• [PROMPT]: Reproduce every one of the records below line for line, changing nothing.

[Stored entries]

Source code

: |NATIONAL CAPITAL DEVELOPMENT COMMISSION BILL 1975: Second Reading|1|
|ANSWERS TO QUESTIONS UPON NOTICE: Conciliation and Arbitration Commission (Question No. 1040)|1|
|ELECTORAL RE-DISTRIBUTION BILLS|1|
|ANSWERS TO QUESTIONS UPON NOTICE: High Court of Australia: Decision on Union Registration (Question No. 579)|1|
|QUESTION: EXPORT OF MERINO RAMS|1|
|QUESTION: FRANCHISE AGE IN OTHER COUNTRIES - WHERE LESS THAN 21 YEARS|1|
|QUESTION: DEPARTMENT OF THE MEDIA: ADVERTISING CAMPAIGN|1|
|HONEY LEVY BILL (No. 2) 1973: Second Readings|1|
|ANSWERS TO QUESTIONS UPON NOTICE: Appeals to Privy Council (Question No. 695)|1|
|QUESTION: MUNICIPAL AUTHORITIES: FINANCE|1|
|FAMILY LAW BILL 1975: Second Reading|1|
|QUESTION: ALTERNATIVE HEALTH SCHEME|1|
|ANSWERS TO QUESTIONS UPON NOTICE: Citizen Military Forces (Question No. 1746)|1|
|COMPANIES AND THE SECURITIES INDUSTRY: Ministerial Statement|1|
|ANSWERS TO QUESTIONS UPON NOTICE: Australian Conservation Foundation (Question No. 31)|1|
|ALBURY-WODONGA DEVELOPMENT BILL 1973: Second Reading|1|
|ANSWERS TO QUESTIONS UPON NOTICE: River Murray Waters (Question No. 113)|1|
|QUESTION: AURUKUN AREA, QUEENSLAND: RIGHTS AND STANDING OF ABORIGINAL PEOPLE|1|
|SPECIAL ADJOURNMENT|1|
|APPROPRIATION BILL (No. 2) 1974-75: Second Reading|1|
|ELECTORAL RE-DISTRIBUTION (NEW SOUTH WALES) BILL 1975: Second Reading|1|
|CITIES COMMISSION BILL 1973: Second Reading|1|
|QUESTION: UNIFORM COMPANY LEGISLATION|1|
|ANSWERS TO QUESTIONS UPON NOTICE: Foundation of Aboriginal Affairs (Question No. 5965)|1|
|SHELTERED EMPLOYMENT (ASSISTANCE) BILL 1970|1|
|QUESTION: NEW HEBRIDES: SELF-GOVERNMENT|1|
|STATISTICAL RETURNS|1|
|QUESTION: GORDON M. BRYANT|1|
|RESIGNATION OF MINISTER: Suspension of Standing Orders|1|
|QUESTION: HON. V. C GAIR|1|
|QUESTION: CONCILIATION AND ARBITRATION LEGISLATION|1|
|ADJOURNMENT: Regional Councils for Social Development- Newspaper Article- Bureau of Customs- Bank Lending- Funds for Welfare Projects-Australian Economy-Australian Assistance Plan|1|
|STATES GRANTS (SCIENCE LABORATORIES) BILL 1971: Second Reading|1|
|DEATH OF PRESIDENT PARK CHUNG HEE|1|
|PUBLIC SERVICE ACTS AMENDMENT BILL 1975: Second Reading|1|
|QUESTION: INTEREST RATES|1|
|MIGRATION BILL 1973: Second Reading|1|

• [EXERCISE ANSWER]:
Source code

: |NATIONAL CAPITAL DEVELOPMENT COMMISSION BILL 1975: Second Reading|1|
|ANSWERS TO QUESTIONS UPON NOTICE: Conciliation and Arbitration Commission (Question No. 1040)|1|
|ELECTORAL RE-DISTRIBUTION BILLS|1|
|ANSWERS TO QUESTIONS UPON NOTICE: High Court of Australia: Decision on Union Registration (Question No. 579)|1|
|QUESTION: EXPORT OF MERINO RAMS|1|
|QUESTION: FRANCHISE AGE IN OTHER COUNTRIES - WHERE LESS THAN 21 YEARS|1|
|QUESTION: DEPARTMENT OF THE MEDIA: ADVERTISING CAMPAIGN|1|
|HONEY LEVY BILL (No. 2) 1973: Second Readings|1|
|ANSWERS TO QUESTIONS UPON NOTICE: Appeals to Privy Council (Question No. 695)|1|
|QUESTION: MUNICIPAL AUTHORITIES: FINANCE|1|
|FAMILY LAW BILL 1975: Second Reading|1|
|QUESTION: ALTERNATIVE HEALTH SCHEME|1|
|ANSWERS TO QUESTIONS UPON NOTICE: Citizen Military Forces (Question No. 1746)|1|
|COMPANIES AND THE SECURITIES INDUSTRY: Ministerial Statement|1|
|ANSWERS TO QUESTIONS UPON NOTICE: Australian Conservation Foundation (Question No. 31)|1|
|ALBURY-WODONGA DEVELOPMENT BILL 1973: Second Reading|1|
|ANSWERS TO QUESTIONS UPON NOTICE: River Murray Waters (Question No. 113)|1|
|QUESTION: AURUKUN AREA, QUEENSLAND: RIGHTS AND STANDING OF ABORIGINAL PEOPLE|1|
|SPECIAL ADJOURNMENT|1|
|APPROPRIATION BILL (No. 2) 1974-75: Second Reading|1|
|ELECTORAL RE-DISTRIBUTION (NEW SOUTH WALES) BILL 1975: Second Reading|1|
|CITIES COMMISSION BILL 1973: Second Reading|1|
|QUESTION: UNIFORM COMPANY LEGISLATION|1|
|ANSWERS TO QUESTIONS UPON NOTICE: Foundation of Aboriginal Affairs (Question No. 5965)|1|
|SHELTERED EMPLOYMENT (ASSISTANCE) BILL 1970|1|
|QUESTION: NEW HEBRIDES: SELF-GOVERNMENT|1|
|STATISTICAL RETURNS|1|
|QUESTION: GORDON M. BRYANT|1|
|RESIGNATION OF MINISTER: Suspension of Standing Orders|1|
|QUESTION: HON. V. C GAIR|1|
|QUESTION: CONCILIATION AND ARBITRATION LEGISLATION|1|
|ADJOURNMENT: Regional Councils for Social Development- Newspaper Article- Bureau of Customs- Bank Lending- Funds for Welfare Projects-Australian Economy-Australian Assistance Plan|1|
|STATES GRANTS (SCIENCE LABORATORIES) BILL 1971: Second Reading|1|
|DEATH OF PRESIDENT PARK CHUNG HEE|1|
|PUBLIC SERVICE ACTS AMENDMENT BILL 1975: Second Reading|1|
|QUESTION: INTEREST RATES|1|
|MIGRATION BILL 1973: Second Reading|1|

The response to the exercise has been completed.